David Blanchflower 

Don’t be fooled – Theresa May’s Brexit plan won’t appease the markets for long

The announcement that parliament will get a vote on a final deal was welcome. But the prime minister’s speech does nothing to lift the fog of uncertainty
  
  

A pop-up Brexit tattoo shop in central London
A pop-up tattoo shop in central London: ‘Half of those who voted to leave the EU in June … would not be willing to lose any money at all as a consequence of Britain’s withdrawal.’ Photograph: Justin Tallis/AFP/Getty Images

The big fear with Theresa May’s Brexit speech was that the pound would tank and that the markets would respond as negatively as they had to most of her previous utterances. The opposite happened, and it rose to $1.24, up almost 3% on the day, after it had already risen on Tuesday morning on news that inflation had reached a two-year high (it fell back a cent today).

The news that the markets welcomed so warmly was that both houses of parliament would get a vote on the final deal and that May will not seek partial or associate membership of the European Union. That will prevent a bad deal, forced through by the Brexit-at-any-price Eurosceptics, which might have been on the cards without such a vote.

The markets have so far kept May in check, and represent a welcome constraint on her behaviour, but she still seems to think you can have your cake and eat it. She can’t. That is why businesses have put their investment and hiring plans on hold, and will continue to do so. This speech, which was basically a wishlist, doesn’t alter that uncertainty.

May went on to proclaim “We are leaving the EU but we are not leaving Europe,” without any further clarity on what those empty words meant. I am not sure anyone had expected that Britain was going to float off into the Atlantic. The government seems to think it is holding all the cards in the Brexit negotiation, when it is hard to see it is holding many. If you don’t accept the four crucial freedoms – of capital, goods, people and services – the EU is unlikely to want to play ball.
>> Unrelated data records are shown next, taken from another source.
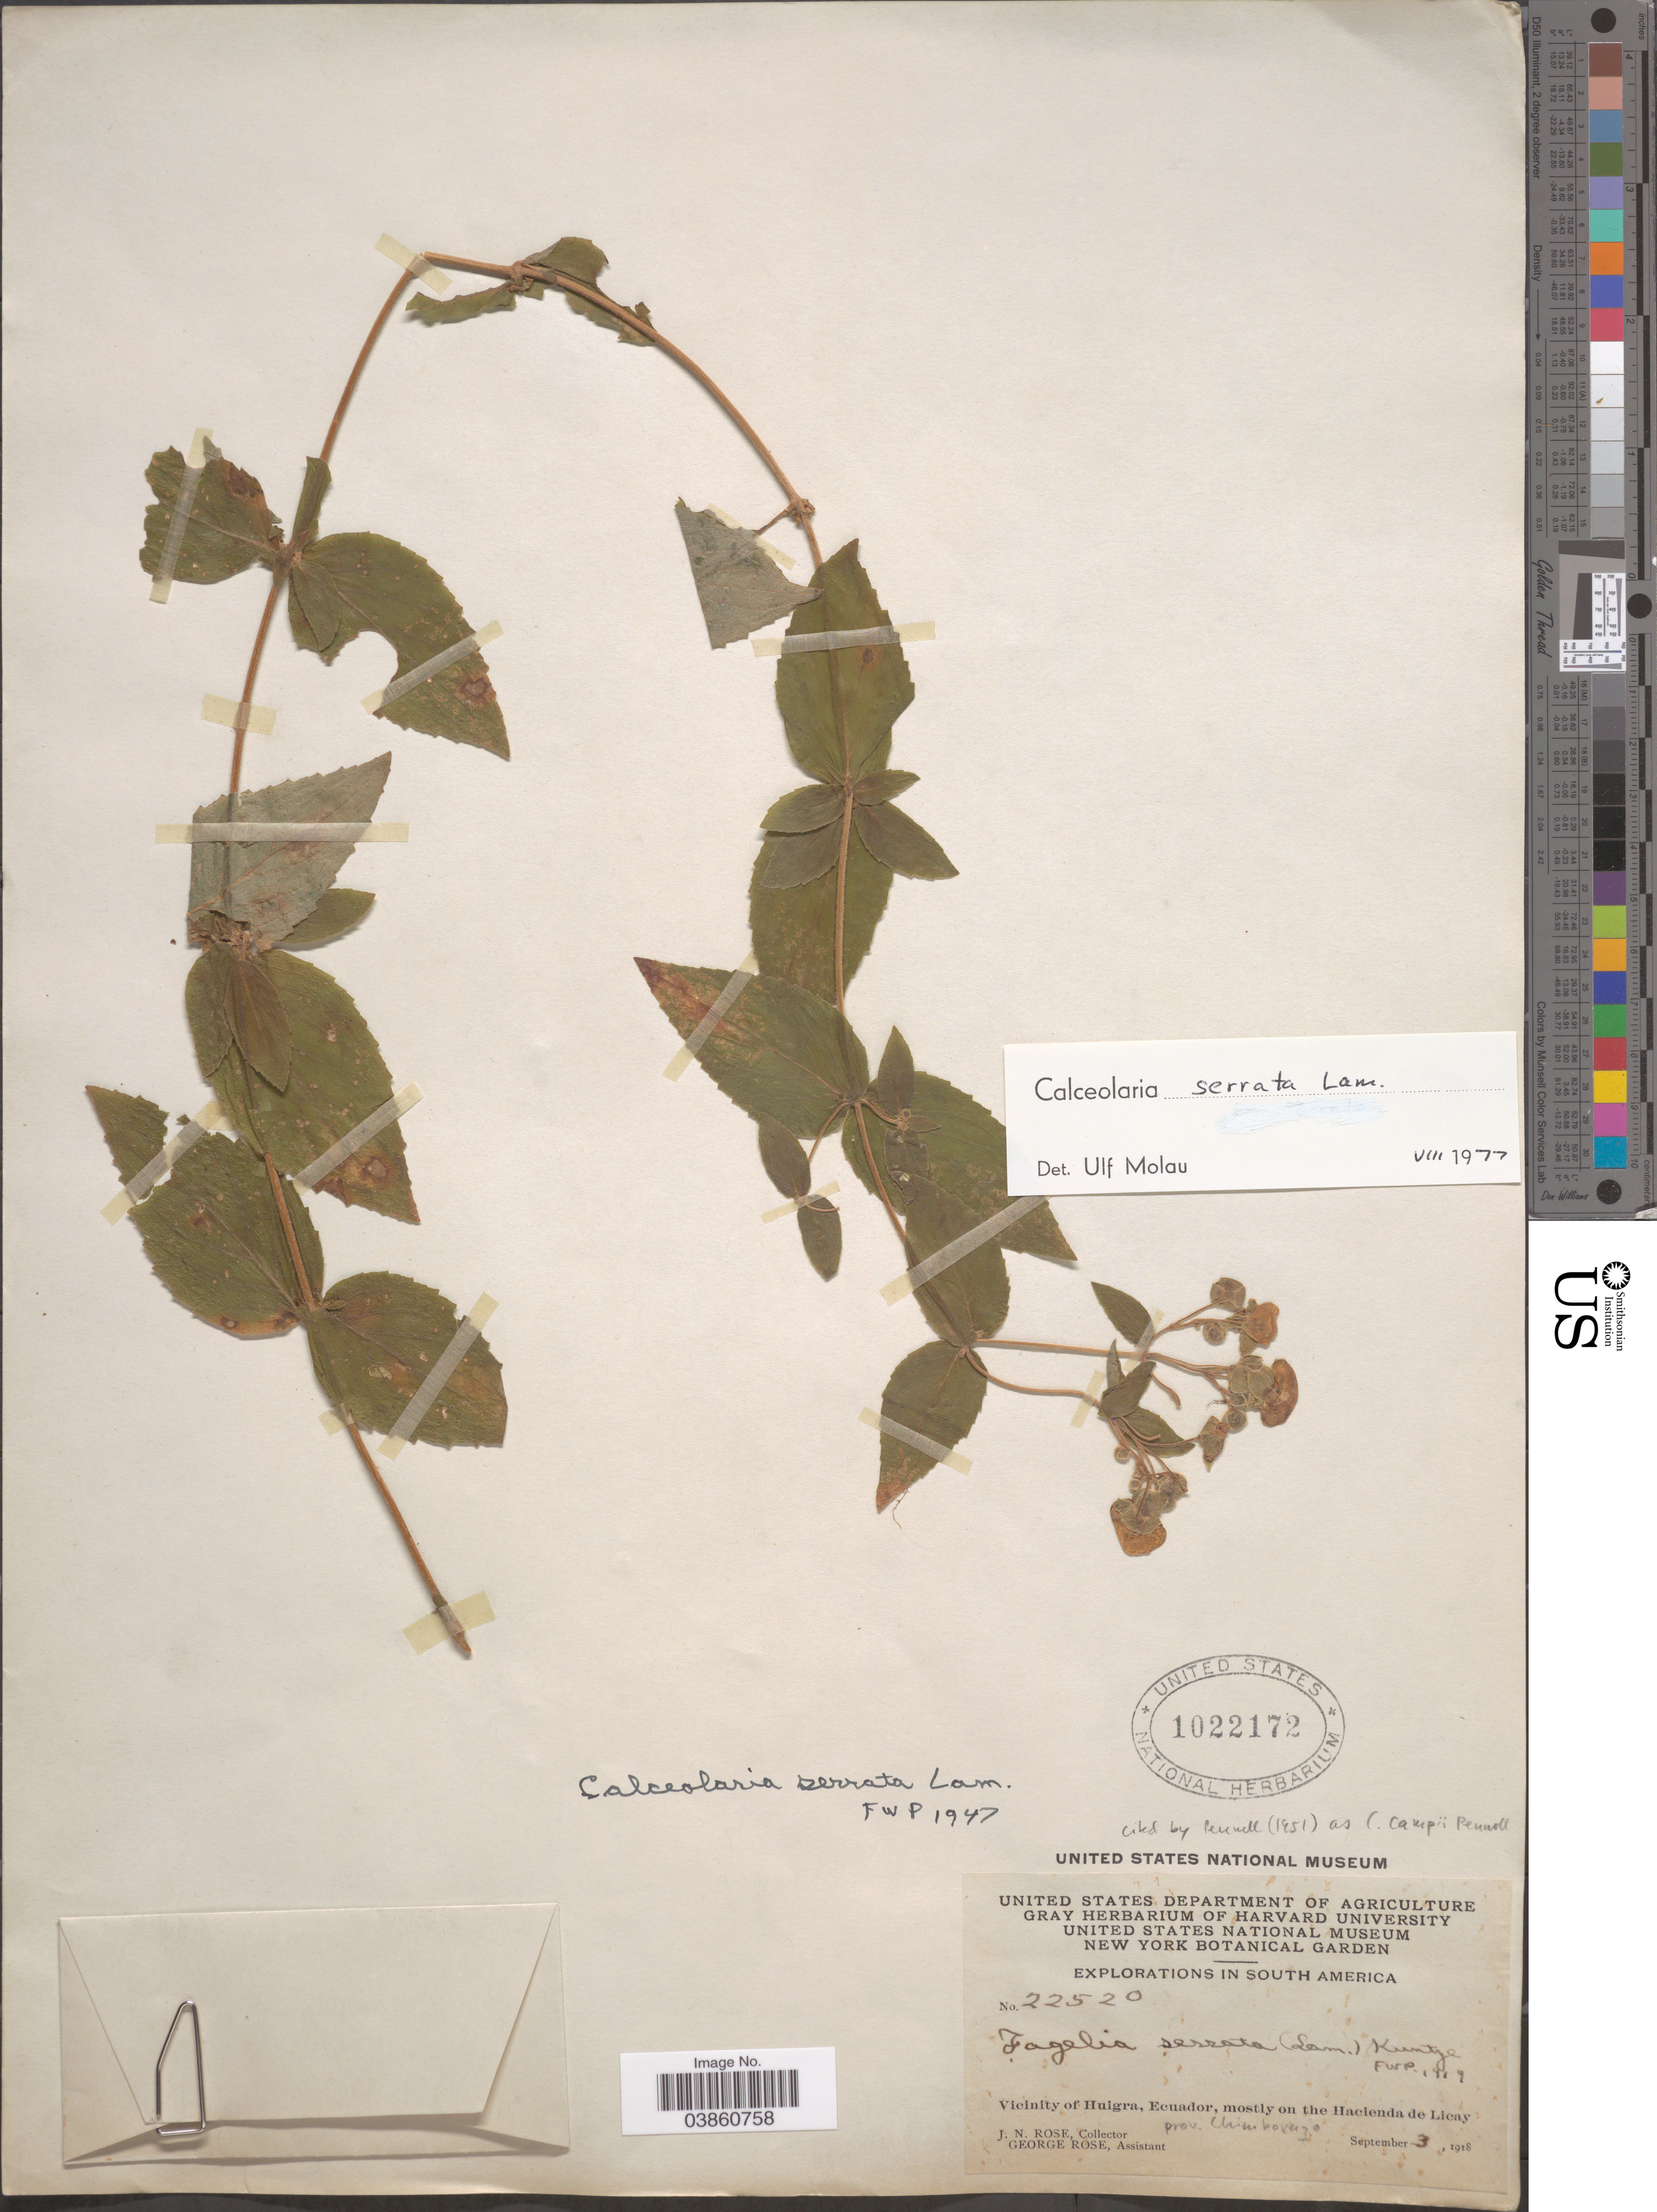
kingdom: Plantae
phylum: Tracheophyta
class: Magnoliopsida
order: Lamiales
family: Calceolariaceae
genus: Calceolaria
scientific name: Calceolaria serrata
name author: Lam.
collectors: J. N. Rose & G. Rose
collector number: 22520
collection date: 1918-09-03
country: Ecuador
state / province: Chimborazo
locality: Vicinity of Huigra, mostly on the Hacienda de Licay.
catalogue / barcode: US 1022172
A big problem for May is to work out how you get from here to there and how long it is going to take. It is clear now that transition arrangements are going to have to be negotiated, and that may take a very long time – as Sir Ivan Rogers, the UK’s ambassador to the EU, suggested before he was effectively pushed out.

Despite what David Davis says, parliament may well vote down any arrangements, especially if the cost of a Brexit deal starts to rise and public support wanes. A poll from YouGov and Which? in December suggested that the British public will not accept a Brexit deal that leaves them worse off financially. Half of those who voted to leave the EU in June, including 62% of Labour voters and 59% of those in the north, would not be willing to lose any money at all as a consequence of Britain’s withdrawal.

The polls are showing that support among the public is still on a knife-edge if and when the costs of withdrawal rise. Already this week the consumer prices index jumped unexpectedly and will rise further as a consequence of the collapse of the pound. Apple this week announced a 25% rise in the price of the products in its App store.

On customs union, May wants Britain to leave the common external tariff but reach some sort of fresh customs agreement. Sensibly, the prime minister made it clear that this country will have to make “appropriate contributions”, the downside of which is that the UK will have no say over Brussels policy – in contrast with Norway, which pays to play. Those contributions may have to be high. Why would the rest of the union let the UK get all or even any of the benefits of access on the cheap?

It is going to be difficult to strike such an agreement. Using residency rights as a bargaining chip hasn’t gone down well. The Swedish minister for European affairs, Ann Linde, was in the UK this week, expressing her concerns about the xenophobic abuse that Swedes had been experiencing. When Swedes have anxieties about their future we are probably in big trouble. We are going to need friends in the negotiations, but we don’t seem to have many. The rest of the EU has every incentive to make this very hard for us, in order to scare others off from going down the same path.

A great deal of this is about controlling immigration – yet common travel between Ireland and the UK will apparently remain just that. It’s hard to see how you then restrict entry to the rest of the country for EU nationals. In any case, just about all of the economic analysis shows immigration, especially from the EU, has major benefits here. East Europeans have high employment rates – about 8% higher than those who are UK-born. Pressure on schools and the NHS arises m ostly because the government takes their money and doesn’t use it to provide the services they have paid for.

Support for Brexit is likely to fall if the economy slows and the negative impact on living standards becomes more apparent. People are hurting mostly, in my view, because of the reckless and unnecessary austerity imposed by George Osborne – and that has little or nothing to do with immigration and the EU. This remains the slowest recovery ever. Any deal May can strike over Brexit will probably make that worse.